→ TASK STATEMENT: Check every line of the data below for the string "import", and copy the ones that hold it.

→ RECORDED DATA:
* * * *
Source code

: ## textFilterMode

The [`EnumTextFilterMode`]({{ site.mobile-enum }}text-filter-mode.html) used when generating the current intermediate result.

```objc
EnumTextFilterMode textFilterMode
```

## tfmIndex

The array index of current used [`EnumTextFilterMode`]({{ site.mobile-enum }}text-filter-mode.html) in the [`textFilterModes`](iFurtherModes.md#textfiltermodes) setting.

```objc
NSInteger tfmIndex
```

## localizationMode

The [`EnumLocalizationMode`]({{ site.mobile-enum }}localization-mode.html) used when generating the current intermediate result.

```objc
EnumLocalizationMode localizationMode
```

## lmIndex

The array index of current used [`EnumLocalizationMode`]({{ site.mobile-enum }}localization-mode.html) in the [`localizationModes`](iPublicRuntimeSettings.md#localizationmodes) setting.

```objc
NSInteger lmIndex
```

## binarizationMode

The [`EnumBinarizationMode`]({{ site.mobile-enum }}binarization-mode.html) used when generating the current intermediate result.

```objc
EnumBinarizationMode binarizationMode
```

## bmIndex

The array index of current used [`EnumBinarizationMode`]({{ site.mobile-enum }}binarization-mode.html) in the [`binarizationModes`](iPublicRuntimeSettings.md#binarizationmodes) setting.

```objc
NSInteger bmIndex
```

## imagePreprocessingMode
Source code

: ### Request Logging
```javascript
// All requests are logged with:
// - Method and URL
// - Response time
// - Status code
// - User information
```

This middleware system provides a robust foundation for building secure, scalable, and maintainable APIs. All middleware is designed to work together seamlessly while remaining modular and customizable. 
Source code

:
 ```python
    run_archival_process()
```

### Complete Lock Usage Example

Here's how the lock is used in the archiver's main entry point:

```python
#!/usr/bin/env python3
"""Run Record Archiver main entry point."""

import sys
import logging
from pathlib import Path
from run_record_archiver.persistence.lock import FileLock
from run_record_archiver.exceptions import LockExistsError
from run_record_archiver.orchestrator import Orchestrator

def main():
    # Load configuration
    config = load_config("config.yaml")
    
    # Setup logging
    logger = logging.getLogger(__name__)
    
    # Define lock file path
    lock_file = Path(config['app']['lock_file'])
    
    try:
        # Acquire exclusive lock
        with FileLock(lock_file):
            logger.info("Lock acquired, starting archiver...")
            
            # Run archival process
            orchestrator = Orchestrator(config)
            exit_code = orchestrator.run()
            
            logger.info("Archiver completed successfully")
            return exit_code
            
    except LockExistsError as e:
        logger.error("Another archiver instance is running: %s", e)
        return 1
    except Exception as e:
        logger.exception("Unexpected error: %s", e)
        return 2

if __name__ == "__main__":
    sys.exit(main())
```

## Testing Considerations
* * * *
→ ANSWER BELOW:
import sys
import logging
from pathlib import Path
from run_record_archiver.persistence.lock import FileLock
from run_record_archiver.exceptions import LockExistsError
from run_record_archiver.orchestrator import Orchestrator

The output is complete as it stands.